I overpronate really badly and have my entire life, so does my dad and my grandmother. No shoe has ever fixed it. Special shoes and orthotics only help while you're wearing them and tend not to correct jack when it comes to permanent changes in how you stand or walk. Shoes with so much arch support to "correct" it just make the pain much worse for me. I have bad knees, and will probably have a bad back when I get older as a result (my father and grandmother do). The most comfortable shoes for me are ones with basically no sole at all. The thinner the sole, the better they feel.
posted by fructose at 6:45 AM on April 13, 2009


My experience matches schroedinger's - I had knee pain when running for many years, due to overpronation, but when I switched to barefoot-style shoes (Nike Frees for a couple of years, then went whole-hog with the Vibram Fivefingers) the knee pain went away entirely.
posted by restless_nomad at 6:50 AM on April 13, 2009


I have bad pronation too, and do a lot of running. It got to the point where I was wearing Brooks "the beast" shoes and still getting knee pain. I went to a knee doctor and he told me to get Superfeet inserts (green), which I now wear with Sauconys. They take some getting used to , as they jack up your arches fairly high, but I haven't had the knee pain since about three weeks into wearing them. Good luck!
posted by Kafkaesque at 9:07 AM on April 13, 2009


I wear orthotics and brooke's beasts, but one of these exercises helped insanely well:

http://www.nytimes.com/2008/11/02/sports/playmagazine/112pewarm.html
(the scorpion)

I do three extra ones, too:

(I call this the reverse scorpion. There's probably another name.)
1) Lie on your back, straight legs.
2) Swing a leg over your other leg and tap the ground with your around knee level
3) Switch legs mid-air and tap the other side.

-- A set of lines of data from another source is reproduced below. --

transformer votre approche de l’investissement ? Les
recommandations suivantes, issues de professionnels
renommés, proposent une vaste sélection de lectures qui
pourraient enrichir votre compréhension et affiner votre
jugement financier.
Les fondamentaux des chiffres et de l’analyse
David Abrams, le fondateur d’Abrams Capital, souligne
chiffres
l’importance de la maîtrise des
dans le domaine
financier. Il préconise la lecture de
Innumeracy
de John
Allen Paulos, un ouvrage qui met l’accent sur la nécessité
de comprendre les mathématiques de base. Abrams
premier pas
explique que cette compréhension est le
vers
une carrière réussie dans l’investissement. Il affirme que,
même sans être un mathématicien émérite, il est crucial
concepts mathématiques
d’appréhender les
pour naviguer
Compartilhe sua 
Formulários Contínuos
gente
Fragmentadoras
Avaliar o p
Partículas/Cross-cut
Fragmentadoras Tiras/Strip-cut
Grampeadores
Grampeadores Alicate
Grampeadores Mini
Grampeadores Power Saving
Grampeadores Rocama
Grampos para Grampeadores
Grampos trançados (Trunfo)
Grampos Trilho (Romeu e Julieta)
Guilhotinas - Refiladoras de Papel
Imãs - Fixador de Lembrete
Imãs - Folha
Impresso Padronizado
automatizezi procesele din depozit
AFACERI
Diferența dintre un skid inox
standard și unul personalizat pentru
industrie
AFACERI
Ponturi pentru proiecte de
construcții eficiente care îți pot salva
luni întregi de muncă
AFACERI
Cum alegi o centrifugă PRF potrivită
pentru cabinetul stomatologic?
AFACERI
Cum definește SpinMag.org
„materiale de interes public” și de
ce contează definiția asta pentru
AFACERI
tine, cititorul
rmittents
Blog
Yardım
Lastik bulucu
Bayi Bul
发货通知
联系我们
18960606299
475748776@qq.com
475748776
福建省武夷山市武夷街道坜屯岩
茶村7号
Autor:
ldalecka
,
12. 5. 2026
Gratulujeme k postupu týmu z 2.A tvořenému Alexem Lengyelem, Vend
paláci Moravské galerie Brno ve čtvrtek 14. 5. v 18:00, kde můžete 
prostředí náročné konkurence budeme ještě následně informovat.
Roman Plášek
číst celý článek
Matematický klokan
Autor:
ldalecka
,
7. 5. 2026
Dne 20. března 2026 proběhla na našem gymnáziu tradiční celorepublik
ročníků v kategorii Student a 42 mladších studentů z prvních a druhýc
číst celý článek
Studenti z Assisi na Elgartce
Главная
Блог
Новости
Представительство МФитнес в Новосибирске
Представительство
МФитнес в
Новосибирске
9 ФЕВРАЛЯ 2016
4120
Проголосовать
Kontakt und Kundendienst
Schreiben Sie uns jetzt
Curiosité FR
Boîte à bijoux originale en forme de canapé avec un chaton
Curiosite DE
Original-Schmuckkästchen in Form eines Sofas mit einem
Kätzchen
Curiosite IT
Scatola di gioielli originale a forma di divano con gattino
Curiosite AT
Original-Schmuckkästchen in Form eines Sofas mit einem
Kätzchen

Eventually you'll be tapping each side around hip level.

Finally, spiderman walk and glute bridges--google them.

I do one more stretch where I'm squatting with one leg and the other leg is straight and to the side, then I switch back and forth. During the switch I pass through what looks like a squat, without changing where my feet are.

I cannot emphasize enough how helpful this has been, and I've tried everything under the sun. You'll notice that these exercises dynamically stretch and engage your hip flexors, IT band, quads, glutes, hip adductors, and more.

You may have collapsing arches, but 70% of the problem is in your legs and core. I don't stand with a wide, pronated stance anymore. I stand straight, legs and shoulder width, feet pointed forward--and I don't have to think about it or remind myself. (Again, I still have to wear orthotics or I eventually get foot pain. But when I'm standing bare foot, I have noticeable arches now, even if they're pretty weak. YMMV) I hope this works for you!
posted by zeek321 at 9:26 AM on April 13, 2009 [4 favorites]


If you have health insurance, they may cover orthotics. Mine does.
posted by justcorbly at 1:09 PM on April 13, 2009


FSA's often apply to orthotics too. I'm un-nthing most of the comments above: my orthotics have helped me greatly and ended my chronic foot and knee pains.